There is this senior couple at my church that have been involved with the youth for many of their years, they have a passion for youth. We have a night service as well, and they are always there, and I can tell you, they are a blessing to everyone. Before the service, a small group of us gather together for prayer, and they are always there. I love hearing them pray, to hear their wisdom, and the confidence in their prayers has be greatly encouraging. This couple lives like they will see Jesus tomorrow, and let me tell how refreshing it is to be around seniors like that. So when I watched this video and heard Francis Chan’s message, I was like ‘yes, I agree!’ He said it with the most respect too. May God bless his challenging words, and may God grant us more people like the couple I know.
bev Mitchell#31 “It is surprising that no one has mentioned the very bad practice in most mid-size and large evangelical churches of dividing adults up into college/careers, singles, young married, “adult”, seniors – there seems to be no end. In vain will you search for the “it matters not what gender, age, status, or anything else group.” To divide and avoid is to misunderstand and eventually depreciate.”
That is why we have you here! Excellent point.
Chan was my “small group” leader when I attended a couple of the Passion Conference. Small is a relative term, so there were still probably 400 – 500 people in the group. This was before he left his church and all that, but he came off as a very tortured soul to me back then, and honestly he still does. Whenever I hear him speak I just want to scream, “relax, man! God isn’t upset with you! Quit killing yourself to impress Him!”, and then I want to give him a few Brennan Manning books to read.
I’m not saying that he doesn’t speak truth or that he even has a message that some people need to get. But the line between being a prophetic voice in the wilderness and piling burdens on people’s back can be hard to tread.
I will also add this. I’ve been slogging my way through Diarmaid MacCulloch’s massive book, Christianity: The First Three Thousand Years, and the tension between asceticism and a more mundane (I mean mundane not in a negative sense, but more like normal or “doable”‘) version of Christianity has been something that has existed almost from the very beginning. I think of asceticism much like I do other spiritual disciplines. The motivation to practice it has to come from one’s own heart, otherwise it quickly breaks down into a form of legalism.
Appreciate your example and encouragement.
“I see loads of patience in the comments re the basic message of the dangers of materialism and easy living – but very little patience with Chan’s tone, choice of words and approach.”

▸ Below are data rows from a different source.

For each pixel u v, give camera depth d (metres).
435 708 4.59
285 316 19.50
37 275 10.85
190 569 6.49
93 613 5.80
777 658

I think that if people truly had patience with the basic message, then the tone, choice of words, and approach would be a lot more appreciated and even tolerated. The fact that it isn’t is what gives me cause to say that there is little patience with the message.
I mean, in light of such an important message, why are we bickering about tone? So what he is whiny.
That said, I agree with your point that DRT also agreed with, and Chan’s point hopefully will not further the divide between age groups, etc. inside our churches. My point was just that I don’t see why anyone who is trying to, or interested in, living “radically”, at any age, would be offended by the approach, for sake of the message. Sure, he could change his approach and tone and whatever. But why do posts like this always turn into critique of the messenger, his style, etc. What about the message?
Is it Biblical? Does it apply to us? What does it mean I should actually do? Sell my house? Move to Africa? Give away my life savings? Or something else? Does it look differently at different stages of life and in different situations?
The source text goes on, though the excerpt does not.